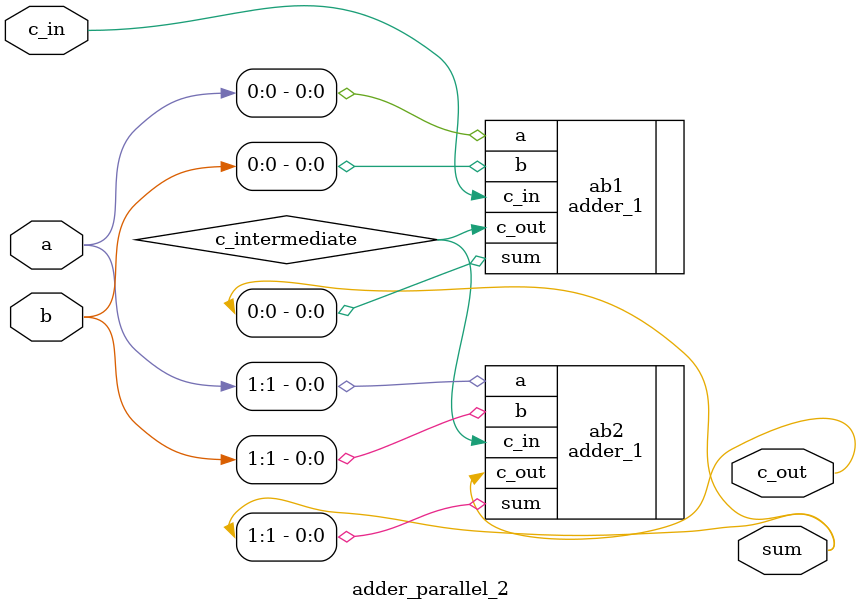
<source format=sv>
module adder_parallel_2(a,b,c_in,sum,c_out);
input wire [1:0] a,b;
input wire c_in;

output wire [1:0] sum;
output wire c_out;
wire c_intermediate;

adder_1 ab1(.a(a[0]),.b(b[0]),.c_in(c_in),.sum(sum[0]),.c_out(c_intermediate));
adder_1 ab2(.a(a[1]),.b(b[1]),.c_in(c_intermediate),.sum(sum[1]),.c_out(c_out));

endmodule

</source>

> Exercise instructions:
In your copy of the entries above, keep the text exact and leave out the pictures.

> Response to the exercise:
<source format=sv>
module adder_parallel_2(a,b,c_in,sum,c_out);
input wire [1:0] a,b;
input wire c_in;

output wire [1:0] sum;
output wire c_out;
wire c_intermediate;

adder_1 ab1(.a(a[0]),.b(b[0]),.c_in(c_in),.sum(sum[0]),.c_out(c_intermediate));
adder_1 ab2(.a(a[1]),.b(b[1]),.c_in(c_intermediate),.sum(sum[1]),.c_out(c_out));

endmodule

</source>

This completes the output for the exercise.